Yale has already mandated vaccination for all students and faculty. Such mandates have not been the rule everywhere, but now, in lieu of — and sometimes in conjunction with — remote learning, some schools are stepping up the pressure on the un-vaxed. MIT Sloan, following the direction of the university, will mandate boosters. So will Chicago Booth and Columbia. University-wide mandates will be enforced at Michigan Ross, Carnegie Mellon Tepper, and Duke Fuqua as well.

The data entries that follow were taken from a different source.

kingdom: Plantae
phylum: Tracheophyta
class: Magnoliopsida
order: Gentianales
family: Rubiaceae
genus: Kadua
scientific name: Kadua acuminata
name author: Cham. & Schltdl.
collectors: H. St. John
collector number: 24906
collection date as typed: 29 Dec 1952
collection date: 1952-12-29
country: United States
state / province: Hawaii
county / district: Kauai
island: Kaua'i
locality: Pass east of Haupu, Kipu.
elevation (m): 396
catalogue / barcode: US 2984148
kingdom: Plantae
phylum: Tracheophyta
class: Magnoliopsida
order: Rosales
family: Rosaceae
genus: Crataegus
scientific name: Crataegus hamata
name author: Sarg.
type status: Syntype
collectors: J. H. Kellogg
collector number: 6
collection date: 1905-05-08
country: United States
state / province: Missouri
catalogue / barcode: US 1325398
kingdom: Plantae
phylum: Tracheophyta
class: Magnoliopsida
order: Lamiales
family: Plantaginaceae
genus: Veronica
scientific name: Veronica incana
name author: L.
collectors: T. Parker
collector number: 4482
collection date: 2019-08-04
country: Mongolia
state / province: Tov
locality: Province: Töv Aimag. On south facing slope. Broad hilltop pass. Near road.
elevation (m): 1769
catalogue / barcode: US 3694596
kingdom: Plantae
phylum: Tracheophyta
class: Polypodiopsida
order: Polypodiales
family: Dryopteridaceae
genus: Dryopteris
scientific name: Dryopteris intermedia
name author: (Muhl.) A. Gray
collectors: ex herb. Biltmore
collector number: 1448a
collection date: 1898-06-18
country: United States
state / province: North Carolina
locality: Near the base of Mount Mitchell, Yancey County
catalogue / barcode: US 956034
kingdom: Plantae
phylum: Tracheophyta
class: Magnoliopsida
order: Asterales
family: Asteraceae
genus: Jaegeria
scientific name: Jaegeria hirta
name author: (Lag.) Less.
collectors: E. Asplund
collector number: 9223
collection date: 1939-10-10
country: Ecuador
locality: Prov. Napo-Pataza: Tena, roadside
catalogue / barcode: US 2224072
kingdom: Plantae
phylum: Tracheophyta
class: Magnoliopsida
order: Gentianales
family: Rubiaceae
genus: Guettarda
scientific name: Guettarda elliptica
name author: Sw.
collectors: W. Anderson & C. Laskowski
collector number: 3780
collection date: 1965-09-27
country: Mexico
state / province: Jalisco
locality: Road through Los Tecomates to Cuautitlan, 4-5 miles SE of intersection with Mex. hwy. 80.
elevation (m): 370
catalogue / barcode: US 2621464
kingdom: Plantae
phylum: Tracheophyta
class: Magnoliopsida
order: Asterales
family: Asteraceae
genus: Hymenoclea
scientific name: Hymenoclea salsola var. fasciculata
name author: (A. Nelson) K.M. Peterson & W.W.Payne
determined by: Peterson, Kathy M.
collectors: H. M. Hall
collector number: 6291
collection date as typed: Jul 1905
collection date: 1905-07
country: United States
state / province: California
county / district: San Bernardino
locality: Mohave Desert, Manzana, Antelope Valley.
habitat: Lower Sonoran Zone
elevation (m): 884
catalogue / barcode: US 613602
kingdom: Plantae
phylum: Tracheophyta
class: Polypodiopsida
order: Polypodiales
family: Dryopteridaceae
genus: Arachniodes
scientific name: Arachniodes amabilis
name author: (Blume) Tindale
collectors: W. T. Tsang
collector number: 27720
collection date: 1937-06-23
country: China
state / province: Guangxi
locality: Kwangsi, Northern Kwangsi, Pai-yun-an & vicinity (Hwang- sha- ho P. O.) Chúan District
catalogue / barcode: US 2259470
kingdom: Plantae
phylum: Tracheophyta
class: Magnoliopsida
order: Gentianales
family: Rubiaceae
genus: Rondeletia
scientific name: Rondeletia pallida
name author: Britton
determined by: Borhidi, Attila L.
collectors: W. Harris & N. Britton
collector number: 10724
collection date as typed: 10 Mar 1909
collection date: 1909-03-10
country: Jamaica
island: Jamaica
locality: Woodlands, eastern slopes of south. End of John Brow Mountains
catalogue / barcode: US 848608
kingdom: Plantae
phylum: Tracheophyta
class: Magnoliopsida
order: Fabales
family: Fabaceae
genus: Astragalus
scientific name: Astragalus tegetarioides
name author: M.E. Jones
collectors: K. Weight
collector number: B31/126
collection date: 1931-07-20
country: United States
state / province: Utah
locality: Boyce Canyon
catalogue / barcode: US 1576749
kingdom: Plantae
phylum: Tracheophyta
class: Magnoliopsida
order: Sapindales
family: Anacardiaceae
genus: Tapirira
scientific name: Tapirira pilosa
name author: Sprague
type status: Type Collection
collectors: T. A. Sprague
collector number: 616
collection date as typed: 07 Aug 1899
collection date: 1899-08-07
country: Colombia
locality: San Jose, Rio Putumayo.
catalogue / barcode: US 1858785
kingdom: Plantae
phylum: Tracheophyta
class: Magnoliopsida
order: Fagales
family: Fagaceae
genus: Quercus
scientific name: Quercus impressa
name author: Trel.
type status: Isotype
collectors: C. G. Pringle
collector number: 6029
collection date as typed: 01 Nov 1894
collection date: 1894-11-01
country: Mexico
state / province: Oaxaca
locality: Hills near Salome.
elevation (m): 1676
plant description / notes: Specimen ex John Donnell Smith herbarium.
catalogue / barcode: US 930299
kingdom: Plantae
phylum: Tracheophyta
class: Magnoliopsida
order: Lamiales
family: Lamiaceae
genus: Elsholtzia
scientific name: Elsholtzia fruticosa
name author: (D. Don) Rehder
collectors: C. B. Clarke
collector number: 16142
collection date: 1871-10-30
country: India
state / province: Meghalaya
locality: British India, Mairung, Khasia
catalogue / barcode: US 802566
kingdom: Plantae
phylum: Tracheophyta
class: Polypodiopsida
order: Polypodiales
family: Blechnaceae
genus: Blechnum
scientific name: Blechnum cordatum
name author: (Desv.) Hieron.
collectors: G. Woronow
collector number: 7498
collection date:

At Emory University, Goizueta Business School officials are planning to have in-person classes after the holiday but with an eye on current Covid-19 conditions in Atlanta. According to a statement by Amir St. Clair, associate vice president and executive director for Covid-19 response and recovery at Emory, in addition to requiring vaccinations for all students, faculty, and staff, as of December 16, the university requires the booster against Covid-19 as well.
At Dartmouth Tuck, all students, faculty, and staff must receive a Covid-19 booster shot by January 31. “As the pandemic continues to evolve, it is clear that we remain in the throes of this virus,” Interim Provost David Kotz and Executive Vice President Rick Mills wrote to the Dartmouth community last week.